Marcel Delépine was a French pharmacist and chemist who introduced the Delépine reaction, and studied the preparation of primary amines.
Background
Marcel Delépine was born on September 19, 1871 in Saint-Martin-le-Gaillard, France. He was one of four children of Léopold Régis Delépine, a farmer, and Joséphine Marcelline Denis. His parents married in 1864.
With his mother’s encouragement, Delépine followed in the footsteps of his older brother Léopold by studying pharmacy.
Education
Delépine received his professional training in Paris, where he studied pharmacy at the École Supérieure de Pharmacie and science at the Sorbonne, receiving his doctorate in 1898 with the thesis Amines et amides dérivés des aldéhydes ("The amines and amide derivatives of aldehydes").
From 1892 to 1897 Delépine served as intern in pharmacy and from 1902 to 1927 as a pharmacist of the Hospitaux de la Ville in Paris. In 1898 Delépine became Doctor of Physical Sciences. From 1895 to 1902, he was préparateur to the famous chemist and statesman Marcellin Berthelot at the Collège de France, where he worked on thermochemical determinations and remained until Berthelot’s death in 1907.
In 1904 Delépine was appointed an associate at the École de Pharmacie, where he was promoted in 1913 to the rank of professor. He remained there until 1930, when he succeeded Charles Moureu as a professor at the Collège de France, thus occupying the chair once held by his mentor Berthelot. Although he inspired a number of students, including Raymond Charonnat and Alain Horeau, his successor, Delépine preferred to do most of his own laboratory work.
Delépine’s work encompassed almost all fields of chemistry. Like Alfred Werner, of whose work he was an ardent proponent, he began his long and fruitful career as an organic chemist. The thesis for his degree in pharmacy dealt with the separation of methylamines by formaldehyde, and his doctoral dissertation involved a primarily thermodynamic study of the amines and amides derived from aldehydes. He determined the structure of aldehyde ammonia and demonstrated the reversibility of the formation of acetals.

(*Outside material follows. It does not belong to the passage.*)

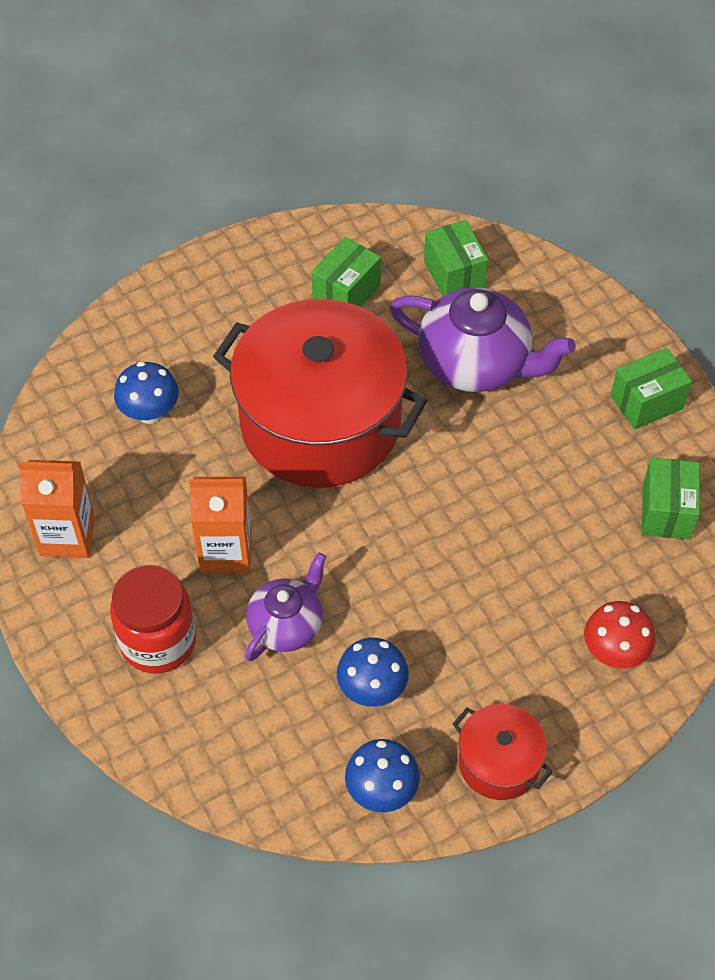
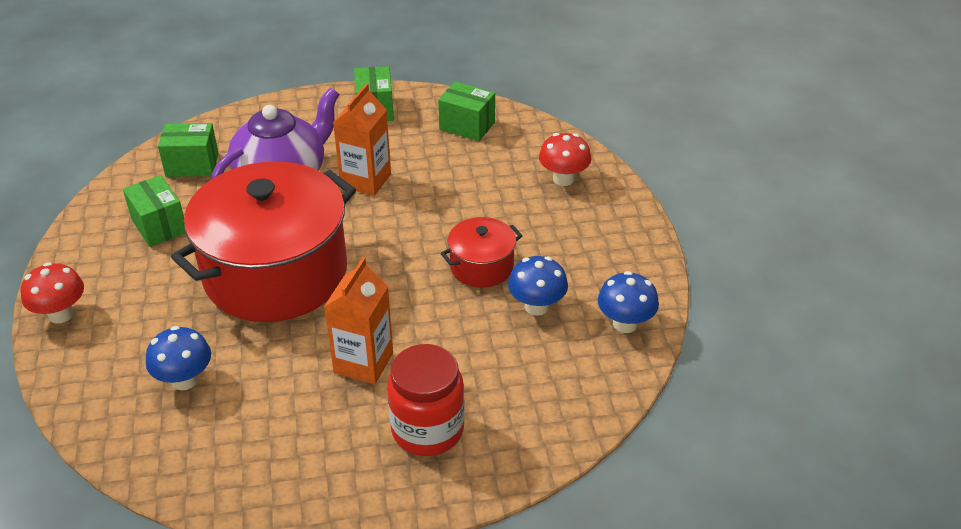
camera: 70 degrees left, 15 degrees down
orange carton [19,460,95,558] -> orange carton moved to [333,83,391,196]
purple teapot [245,553,326,661] -> none
red pot [453,704,553,800] -> red pot moved to [441,217,523,288]
none -> red mushroom [21,262,84,323]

Delépine’s voluminous work on organic sulfur compounds included studies of dithiourethanes, the discovery of the monomeric sulfides of ethylene (whose existence had been considered impossible), and the recommendation of dithiocarbamates as analytical reagents. He discovered that certain compounds containing doubly bound sulfur have the property of spontaneous oxidation accompanied by phosphorescence (oxyluminescence). He also made extensive studies of catalytic hydrogenation in the presence of Raney nickel. His organic work also dealt with terpenes, heterocyclic compounds, pyridine compounds, alkaloids, and aminonitriles.
In the field of inorganic chemistry, Delépine immediately adopted Werner’s then-controversial views, and his numerous studies of coordination compounds, particularly those of the noble metals, confirmed their geometric and optical isomerism and verified Werner’s coordination theory. His classical work on iridium, especially the chloro salts, pyridine derivatives, and oxalates, placed the stereochemistry of this element on a firm basis, just as Werner’s work had done for the compounds of cobalt. Delépine also perfected a method for preparing pure tungsten for use in electric light filaments. He was also a master of stereochemistry and crystallography, and he devised the method of active racemates for resolution of coordination compounds and determination of their configurations. In addition, he published several articles on the history of chemistry.
His retirement in 1941 did not decrease his prolific scientific productivity; during his retirement, he added some sixty publications to his 200 articles. He continued to work in his laboratory with the aid of an assistant until six weeks before his death at the age of ninety-four.